La première de couverture et les illustrations en noir et blanc  sont très agréables. Un bon roman pour la jeunesse qui traite d’un sujet sérieux tout en ménageant l’aventure et la magie.


Merci à Masse critique et aux éditions Vert Pomme 


samedi 26 mai 2018

Rudyard Kipling : La lumière qui s'éteint


L'auteur des mois d'Avril-Mai dans le blog Lecture-Ecriture était Rudyard Kipling. j'ai voulu choisir un roman que je n'avais pas lu et j'ai trouvé dans ebooks libre et gratuit celui-ci, dont je ne connaissais même pas le titre; Alors adjugé !

La lumière qui s’éteint publié en 1890 est le premier roman de Rudyard Kipling après la parution de plusieurs recueils de nouvelles.

William Barnes Wollen : Soudan  bataille d'Ondurman (1898)
Le personnage principal, Dick Heldar, est peintre tout comme son amie Maisie, mais l’un à du talent, l’autre n’en a pas. Dans leur enfance, tous les deux ont été pensionnaires de l’horrible madame Jenkins et l'amour de Dick pour Maisie lui permettait de supporter les brimades. Lorsqu’il la retrouve à Londres en revenant du Soudan où il a participé comme peintre à la guerre des Mahdistes contre les forces anglo-égytiennes, il lui avoue son amour auquel elle ne répond pas. Par contre, elle cherche à exploiter le talent du jeune homme et à obtenir des conseils, son ambition étant de réussir et  son but d'être exposée. Quand elle part en France étudier chez un professeur français, Dick, amoureux transi, l’attend. Mais il devient aveugle à cause d’une blessure reçue sur le champ de bataille. Il ne peut y avoir pire catastrophe pour un peintre ! Comment le jeune homme pourra-t-il survivre à une telle catastrophe et que va faire Maisie ? 

Kipling a mis beaucoup de lui-même dans cet écrit. Comme son personnage Dick Heldar, il a été envoyé en pension en Angleterre (il est né en Inde) où il a vécu une enfance malheureuse; comme Torpenhow, l’ami de Dick, il est journaliste et comme eux il a une idée de la grandeur de son pays qui passe par la guerre de conquête, le colonialisme. C’est un des aspects de l’oeuvre que ne m’a pas plu même si je ne pouvais m'attendre, je le reconnais, à autre chose de la part de Kipling. Comment s’intéresser à ces jeunes gens qui ne rêvent que bataille, expansionisme, que l’odeur de la poudre fait rêver…Comment supporter Dick, en particulier, qui affiche avec insolence sa prétention à la supériorité personnelle, de classe et de "race" ? De plus, ils (ou plutôt Kipling) sont misogynes, en particulier envers les femmes de classe inférieure mais pas seulement. Tous les personnages féminins ou presque ont le mauvais rôle dans ce roman, à part, peut-être la peintre, "l’impressionniste", nommée aussi cavalièrement "Cheveux rouges", à qui Kipling ne daignera pas donner de nom mais c'est parce qu'elle n'a pas d'importance et elle disparaîtra brusquement du roman. Je me demande même si Maisie ne nous est pas présentée comme antipathique parce qu’elle refuse de se fondre dans un moule, de se marier, d’être la femme dévouée (à l’homme !) telle qu’on l’attendait au XIX siècle ! Il faut dire qu'elle est d'une froideur et d'une insensibilité peu communes !

### Données affichées
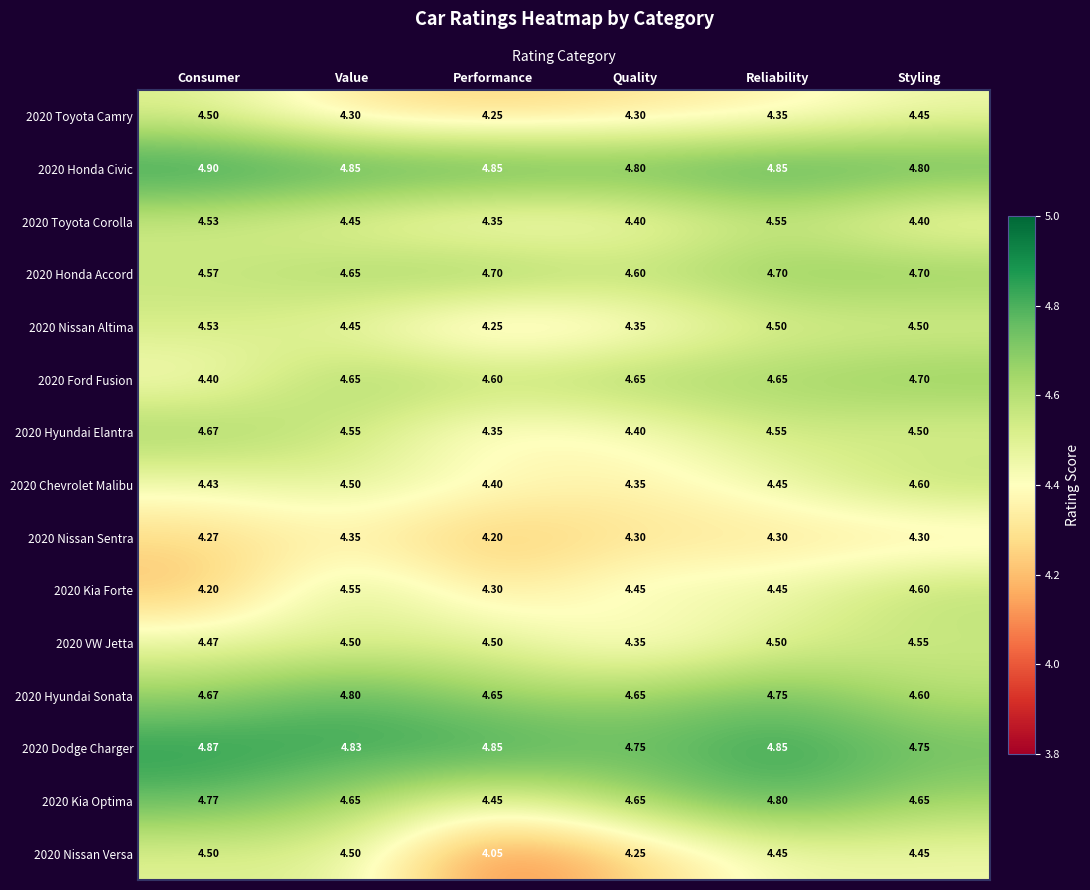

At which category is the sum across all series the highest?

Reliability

--

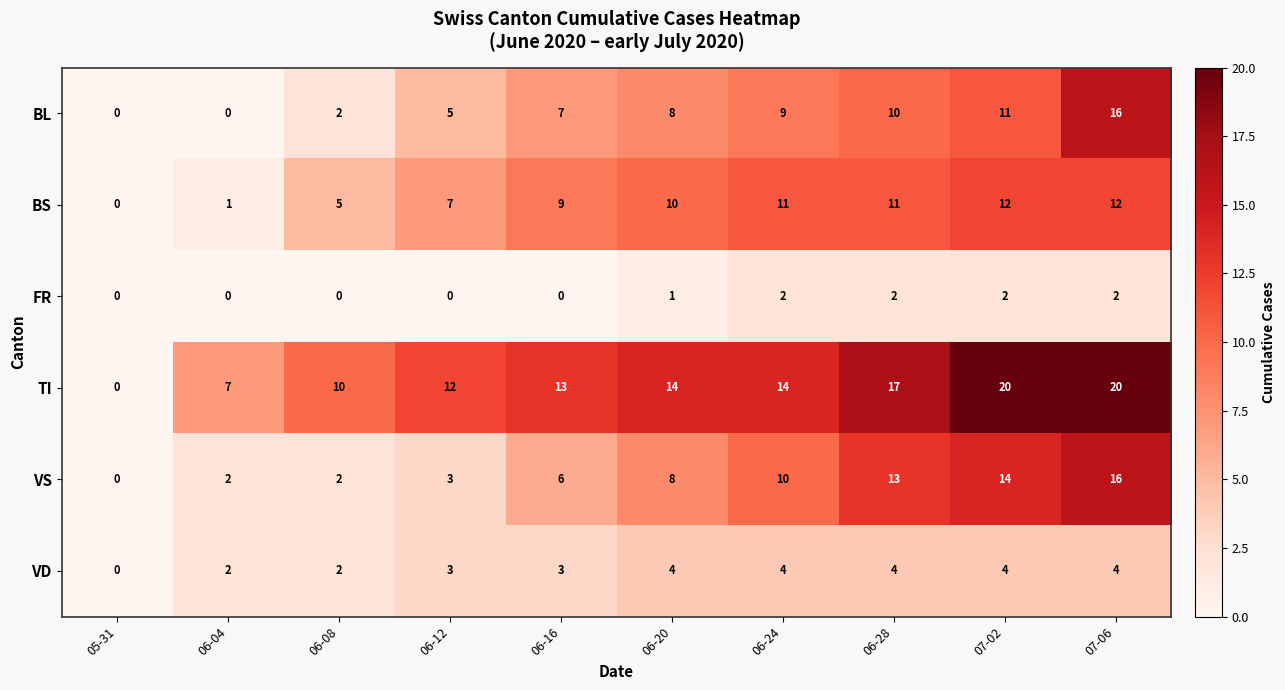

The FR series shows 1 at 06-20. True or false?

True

### Tâches à réaliser
**1.** Résumez l'extrait en deux phrases.
**2.** Reproduisez, s'il vous plaît, le passage de l'extrait qui commence aux mots "Merci à Masse" et s'arrête après "bataille d'Ondurman (1898)".

### Réponses par tâche
**1.** Le billet présente La lumière qui s'éteint, premier roman de Rudyard Kipling publié en 1890, dans lequel le peintre Dick Heldar, amoureux de Maisie qui ne répond pas à son amour, devient aveugle à cause d'une blessure reçue sur le champ de bataille au Soudan. Il souligne que Kipling a mis beaucoup de lui-même dans ce roman et lui reproche son idée d'une grandeur du pays passant par la guerre de conquête et le colonialisme, ainsi que sa misogynie.

**2.**
Merci à Masse critique et aux éditions Vert Pomme 


samedi 26 mai 2018

Rudyard Kipling : La lumière qui s'éteint


L'auteur des mois d'Avril-Mai dans le blog Lecture-Ecriture était Rudyard Kipling. j'ai voulu choisir un roman que je n'avais pas lu et j'ai trouvé dans ebooks libre et gratuit celui-ci, dont je ne connaissais même pas le titre; Alors adjugé !

La lumière qui s’éteint publié en 1890 est le premier roman de Rudyard Kipling après la parution de plusieurs recueils de nouvelles.

William Barnes Wollen : Soudan  bataille d'Ondurman (1898)